Document passage:
[Biopython-dev] sequence format readers ?

Wed Sep 5 14:45:40 EDT 2001

Hej,

To follow up one of the discussions and questions at ISMB in Copenhagen,
- how are we going to proceed with the sequence format reader (the
biopython variant of readseq ...)

Currently we can only have parsers for Fasta, Embl and GenBank.  What we
need is a internal format and functions/modules which can read/write:
Fasta
Embl
GenBank
GCG
Phylip
PIR
MSF
Nexus
Clustal
Mase
??? - more suggestions ?

I can write most of the rules, but I guess we have to define a smart base
class/parser - where plugging in a new format should only take 5 seconds ...
If we brain storm on the design of the reader/writer, I could volunteer to
implement the format rules ...

Some things to consider:
* some formats are alignment based (e.g. clustal, phylip, nexus)

Instructions:
[1] Do these statements agree with the post about sequence format readers? (a) Parsers already exist for Fasta, Embl and GenBank. (b) The writer offers to design the base class alone. (c) Clustal is given as an example of an alignment-based format. Answer yes or no for each, quoting the words of the post that decide it.
[2] Continue the post about sequence format readers, picking up right after its last line.
The data after this point comes from a different source.

Given information:
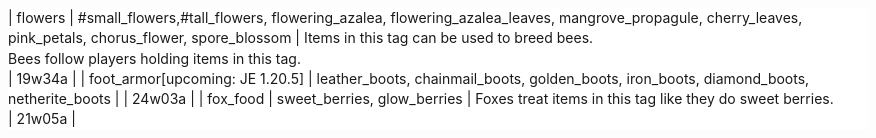 | flowers                                                                 | #small_flowers,#tall_flowers, flowering_azalea, flowering_azalea_leaves, mangrove_propagule, cherry_leaves, pink_petals, chorus_flower, spore_blossom                                                                                                                                                                                                                                                                                                                                                                                                                                                                                                                                                                                                                                                                                                                                                                                                                                                                                                                                                                                                | Items in this tag can be used to breed bees.<br/>Bees follow players holding items in this tag.<br/>                                                                                                                                                                                                                                            | 19w34a               |
| foot_armor‌[upcoming: JE 1.20.5]                                        | leather_boots, chainmail_boots, golden_boots, iron_boots, diamond_boots, netherite_boots                                                                                                                                                                                                                                                                                                                                                                                                                                                                                                                                                                                                                                                                                                                                                                                                                                                                                                                                                                                                                                                             |                                                                                                                                                                                                                                                                                                                                                 | 24w03a               |
| fox_food                                                                | sweet_berries, glow_berries                                                                                                                                                                                                                                                                                                                                                                                                                                                                                                                                                                                                                                                                                                                                                                                                                                                                                                                                                                                                                                                                                                                          | Foxes treat items in this tag like they do sweet berries.<br/>                                                                                                                                                                                                                                                                                  | 21w05a               |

Answers by item number:
[1]
(a) Yes: "Currently we can only have parsers for Fasta, Embl and GenBank."
(b) No: "If we brain storm on the design of the reader/writer, I could volunteer to implement the format rules"
(c) Yes: "some formats are alignment based (e.g. clustal, phylip, nexus)"

[2]
* some formats have loads of information which is lost when converted to a
  lower info-rich format( e.g. Embl -> Fasta). But Embl -> GenBank should
  not lose any information 
* some formats allow multiple entries, some not

back-in-the-sequence-format-jungle'ly yr's
-thomas

-- 
Sicheritz-Ponten Thomas, Ph.D  CBS, Department of Biotechnology
thomas at biopython.org           The Technical University of Denmark
CBS:  +45 45 252489            Building 208, DK-2800 Lyngby
Fax   +45 45 931585            http://www.cbs.dtu.dk/thomas

	De Chelonian Mobile ... The Turtle Moves ...